Completada por uma progressiva carreira como bailarino, coreógrafo, criador e diretor da Focus Cia que, agora, está alcançando três décadas, sem esquecer que ele foi, sequencialmente, se notabilizando por uma singular linguagem estética / coreográfica.
Além de transitar pela brasilidade musical/gestual de suas criações que levaram-no a ser um dos mais solicitados diretores de comissões de frente das escolas de samba cariocas. Fazendo, neste atual espetáculo, um conexo tributo alegórico à festa popular das alegrias “pagãs” com o Jardim das Delícias Terrenas.
Uma dinâmica energizada sendo imprimida por ele à corporeidade psicofísica dos exponenciais bailarinos neste ritual celebrativo do prazer dos sentidos, livre da culpa do pecado e longe de uma falsa moralidade apregoada, cada vez mais, pelos fanatismos religiosos. Sabendo, assumidamente, como vivenciar e conciliar o movimento direcionado ao encontro, sem preconceitos, da pureza e da sexualidade, num mundo paradisíaco “Entre a Pele e a Alma”.

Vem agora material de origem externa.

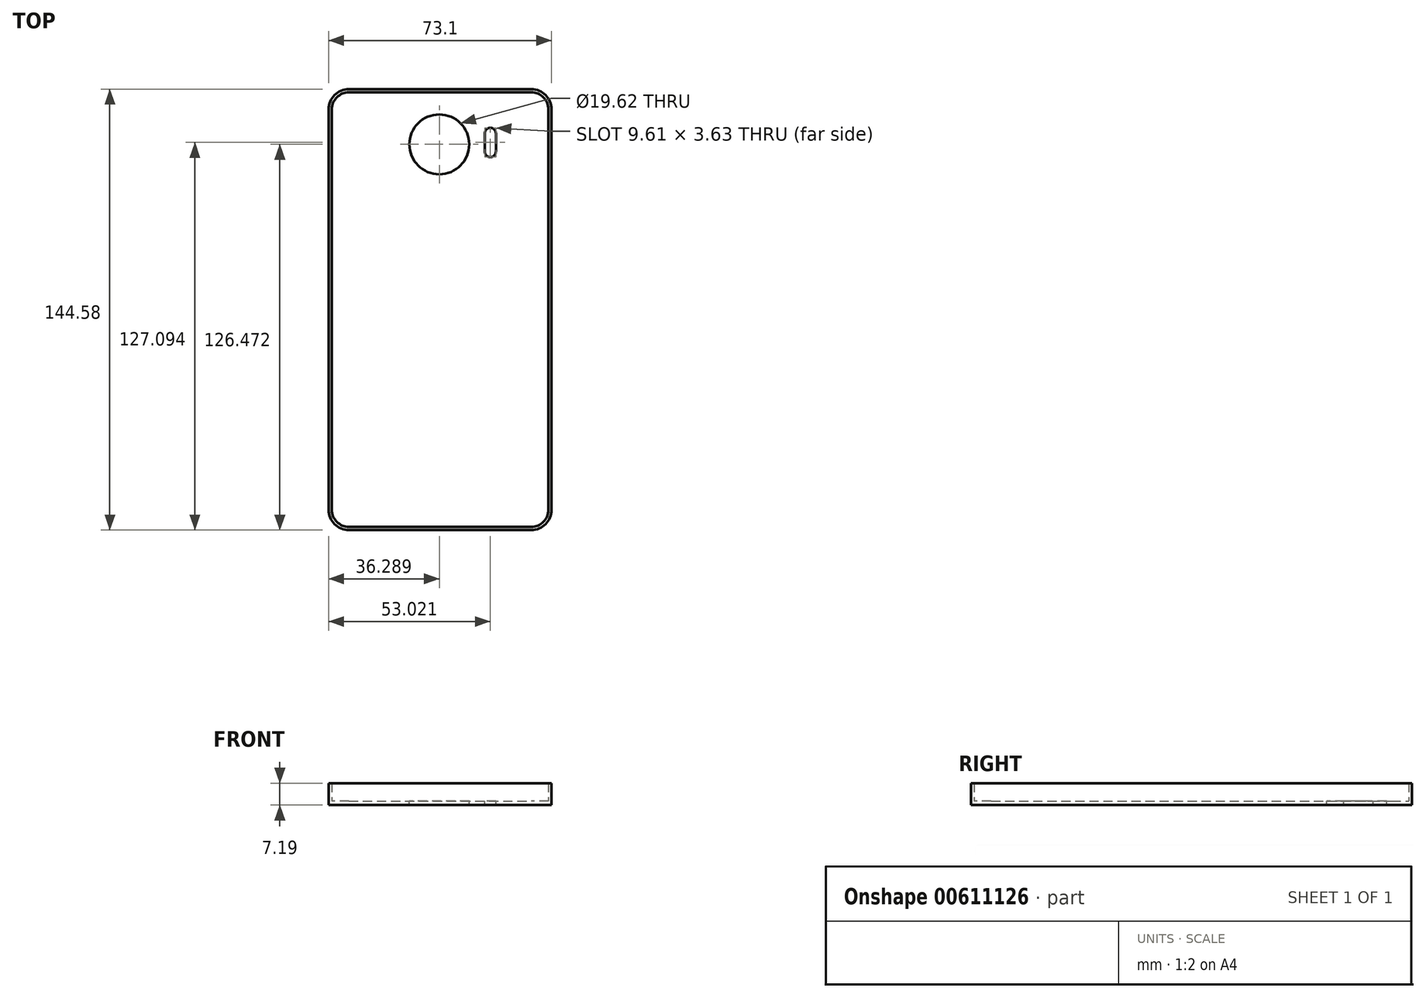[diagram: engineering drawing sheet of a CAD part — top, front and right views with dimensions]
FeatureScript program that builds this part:
annotation { "Feature Type Name" : "Feature", "Feature Type Description" : "" }
export const myFeature = defineFeature(function(context is Context, id is Id, definition is map)
    precondition{}
    {
        {
            var Q0;
            Q0=qCreatedBy(makeId("Top.planeOp"),FACE);
            var sketch = newSketch(context, id + "F0", { "sketchPlane" : qUnion([Q0])});
            skLineSegment(sketch, "E0.bottom", {"start": v(5.63, 0) * mm, "end": v(65.4, 0) * mm});
            skLineSegment(sketch, "E0.top", {"start": v(5.63, 142.5) * mm, "end": v(65.4, 142.5) * mm});
            skLineSegment(sketch, "E0.left", {"start": v(0, 5.63) * mm, "end": v(0, 136.87) * mm});
            skLineSegment(sketch, "E0.right", {"start": v(71.02, 5.63) * mm, "end": v(71.02, 136.87) * mm});
            skCircle(sketch, "E1", {"center": v(51.98, 129.04) * mm, "radius": 1.82 * mm});
            skCircle(sketch, "E2", {"center": v(51.98, 123.06) * mm, "radius": 1.82 * mm});
            skLineSegment(sketch, "E3", {"start": v(50.16, 123.06) * mm, "end": v(50.16, 129.04) * mm});
            skLineSegment(sketch, "E4", {"start": v(53.8, 129.04) * mm, "end": v(53.8, 123.06) * mm});
            skCircle(sketch, "E5", {"center": v(35.25, 125.43) * mm, "radius": 9.81 * mm});
            skPoint(sketch, "E6.visualSharp", {"position": v(0, 142.5) * mm});
            skArc(sketch, "E6.filletArc", {"start": v(5.63, 142.5) * mm, "mid": v(1.65, 140.85) * mm, "end": v(0, 136.87) * mm});
            skPoint(sketch, "E7.visualSharp", {"position": v(71.02, 142.5) * mm});
            skArc(sketch, "E7.filletArc", {"start": v(71.02, 136.87) * mm, "mid": v(69.37, 140.85) * mm, "end": v(65.4, 142.5) * mm});
            skPoint(sketch, "E8.visualSharp", {"position": v(71.02, 0) * mm});
            skArc(sketch, "E8.filletArc", {"start": v(65.4, 0) * mm, "mid": v(69.37, 1.65) * mm, "end": v(71.02, 5.63) * mm});
            skPoint(sketch, "E9.visualSharp", {"position": v(0, 0) * mm});
            skArc(sketch, "E9.filletArc", {"start": v(0, 5.63) * mm, "mid": v(1.65, 1.65) * mm, "end": v(5.63, 0) * mm});
            skSolve(sketch);
        }
        {
            var Q0;
            Q0=makeQuery(id+"F0.imprint","IMPRINT",FACE,{"disambiguationData":[TD([[makeQuery(id+"F0.imprint","IMPRINT",EDGE,{"derivedFrom":sQuery(id+"F0.wireOp",EDGE,"E0.bottom")}),1.0]])]});
            extrude(context, id + "F1", {"entities" : qUnion([Q0]), "oppositeDirection" : true, "depth" : 1.3 * mm, "offsetDistance" : 25.4 * mm});
        }
        {
            var Q0;
            Q0=makeQuery(id+"F1.opExtrude","CAP_FACE",FACE,{"disambiguationData":[OSD([sQuery(id+"F0.wireOp",EDGE,"E0.bottom"),sQuery(id+"F0.wireOp",EDGE,"E0.top"),sQuery(id+"F0.wireOp",EDGE,"E0.left"),sQuery(id+"F0.wireOp",EDGE,"E0.right"),sQuery(id+"F0.wireOp",EDGE,"E1"),sQuery(id+"F0.wireOp",EDGE,"E2"),sQuery(id+"F0.wireOp",EDGE,"E3"),sQuery(id+"F0.wireOp",EDGE,"E4"),sQuery(id+"F0.wireOp",EDGE,"E5"),sQuery(id+"F0.wireOp",EDGE,"E6.filletArc"),sQuery(id+"F0.wireOp",EDGE,"E7.filletArc"),sQuery(id+"F0.wireOp",EDGE,"E8.filletArc"),sQuery(id+"F0.wireOp",EDGE,"E9.filletArc")])],"isStart":true});
            var sketch = newSketch(context, id + "F2", { "sketchPlane" : qUnion([Q0])});
            skLineSegment(sketch, "E10", {"start": v(-1.04, 136.87) * mm, "end": v(-1.04, 5.63) * mm});
            skLineSegment(sketch, "E11", {"start": v(5.63, 143.54) * mm, "end": v(65.4, 143.54) * mm});
            skLineSegment(sketch, "E12", {"start": v(5.63, -1.04) * mm, "end": v(65.4, -1.04) * mm});
            skLineSegment(sketch, "E13", {"start": v(72.06, 136.87) * mm, "end": v(72.06, 5.63) * mm});
            skArc(sketch, "E14", {"start": v(5.63, 143.54) * mm, "mid": v(0.91, 141.58) * mm, "end": v(-1.04, 136.87) * mm});
            skArc(sketch, "E15", {"start": v(65.4, 143.54) * mm, "mid": v(70.1, 141.58) * mm, "end": v(72.06, 136.87) * mm});
            skArc(sketch, "E16", {"start": v(72.06, 5.63) * mm, "mid": v(70.1, 0.91) * mm, "end": v(65.4, -1.04) * mm});
            skArc(sketch, "E17", {"start": v(5.63, -1.04) * mm, "mid": v(0.91, 0.91) * mm, "end": v(-1.04, 5.63) * mm});
            skSolve(sketch);
        }
        {
            var Q0;
            Q0=makeQuery(id+"F2.imprint","IMPRINT",FACE,{"disambiguationData":[TD([[makeQuery(id+"F2.imprint","IMPRINT",EDGE,{"derivedFrom":sQuery(id+"F2.wireOp",EDGE,"E10")}),1.0]])]});
            var Q1;
            Q1=makeQuery(id+"F1.opExtrude","CAP_FACE",FACE,{"disambiguationData":[OSD([sQuery(id+"F0.wireOp",EDGE,"E0.bottom"),sQuery(id+"F0.wireOp",EDGE,"E0.top"),sQuery(id+"F0.wireOp",EDGE,"E0.left"),sQuery(id+"F0.wireOp",EDGE,"E0.right"),sQuery(id+"F0.wireOp",EDGE,"E1"),sQuery(id+"F0.wireOp",EDGE,"E2"),sQuery(id+"F0.wireOp",EDGE,"E3"),sQuery(id+"F0.wireOp",EDGE,"E4"),sQuery(id+"F0.wireOp",EDGE,"E5"),sQuery(id+"F0.wireOp",EDGE,"E6.filletArc"),sQuery(id+"F0.wireOp",EDGE,"E7.filletArc"),sQuery(id+"F0.wireOp",EDGE,"E8.filletArc"),sQuery(id+"F0.wireOp",EDGE,"E9.filletArc")])],"isStart":false});
            extrude(context, id + "F3", {"entities" : qUnion([Q0]), "operationType" : NewBodyOperationType.ADD, "depth" : 5.9 * mm, "offsetDistance" : 25.4 * mm, "hasSecondDirection" : true, "secondDirectionBound" : SecondDirectionBoundingType.UP_TO_SURFACE, "secondDirectionOppositeDirection" : true, "secondDirectionDepth" : 25.4 * mm, "secondDirectionBoundEntityFace" : qUnion([Q1])});
        }
    });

Ecoando em processo reflexivo-especular nos líricos versos de uma das canções de Paula Raia, contextualizando a voz luminosa de Ney Matogrosso à magia da pintura de Bosch :
“Num gramado infinito / De Lagos azuis / Morangos gigantes / Bichos homens nus / Paraíso invertido / Metade de mim / Frutos proibidos / Delicioso jardim / Todos esculpiam / O pecado com as mãos / A luxúria lasciva e o perdão...”
Wagner Corrêa de Araújo
Entre a Pele e a Alma/Focus Cia de Dança estreou no Theatro Municipal/RJ, de sexta 28/06 a domingo, 30 / julho.